* Work to complete: Copy out every one of the lines below word for word, leaving out the pictures.

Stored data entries
════
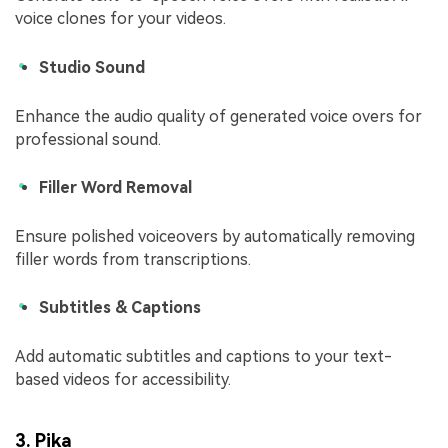
voice clones for your videos.
Studio Sound
Enhance the audio quality of generated voice overs for
professional sound.
Filler Word Removal
Ensure polished voiceovers by automatically removing
filler words from transcriptions.
Subtitles & Captions
Add automatic subtitles and captions to your text-
based videos for accessibility.
3. Pika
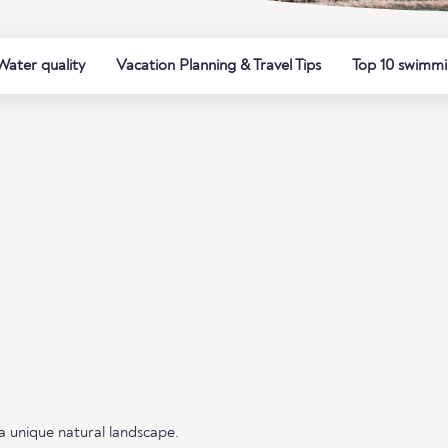
Water quality
Vacation Planning & Travel Tips
Top 10 swimmi
a unique natural landscape.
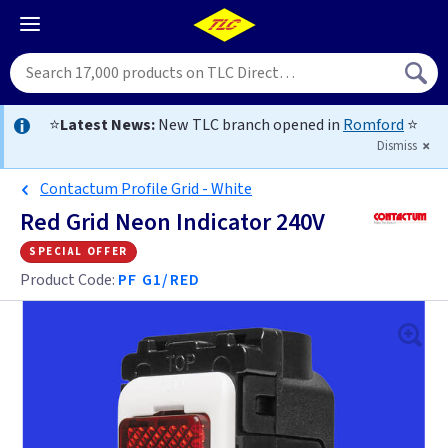
⭐
Latest News:
New TLC branch opened in
Romford
⭐
Dismiss
Contactum Profile Grid - White
Red Grid Neon Indicator 240V
special offer
Product Code:
PF G1/RED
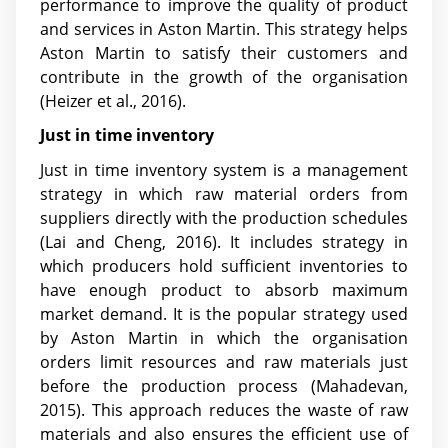
performance to improve the quality of product
and services in Aston Martin. This strategy helps
Aston Martin to satisfy their customers and
contribute in the growth of the organisation
(Heizer et al., 2016).
Just in time inventory
Just in time inventory system is a management
strategy in which raw material orders from
suppliers directly with the production schedules
(Lai and Cheng, 2016)
. It includes strategy in
which producers hold sufficient inventories to
have enough product to absorb maximum
market demand. It is the popular strategy used
by Aston Martin in which the organisation
orders limit resources and raw materials just
before the production process (Mahadevan,
2015). This approach reduces the waste of raw
materials and also ensures the efficient use of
════
* Answer to the exercise:
voice clones for your videos.
Studio Sound
Enhance the audio quality of generated voice overs for
professional sound.
Filler Word Removal
Ensure polished voiceovers by automatically removing
filler words from transcriptions.
Subtitles & Captions
Add automatic subtitles and captions to your text-
based videos for accessibility.
3. Pika
Water quality
Vacation Planning & Travel Tips
Top 10 swimmi
a unique natural landscape.
⭐
Latest News:
New TLC branch opened in
Romford
⭐
Dismiss
Contactum Profile Grid - White
Red Grid Neon Indicator 240V
special offer
Product Code:
PF G1/RED
performance to improve the quality of product
and services in Aston Martin. This strategy helps
Aston Martin to satisfy their customers and
contribute in the growth of the organisation
(Heizer et al., 2016).
Just in time inventory
Just in time inventory system is a management
strategy in which raw material orders from
suppliers directly with the production schedules
(Lai and Cheng, 2016)
. It includes strategy in
which producers hold sufficient inventories to
have enough product to absorb maximum
market demand. It is the popular strategy used
by Aston Martin in which the organisation
orders limit resources and raw materials just
before the production process (Mahadevan,
2015). This approach reduces the waste of raw
materials and also ensures the efficient use of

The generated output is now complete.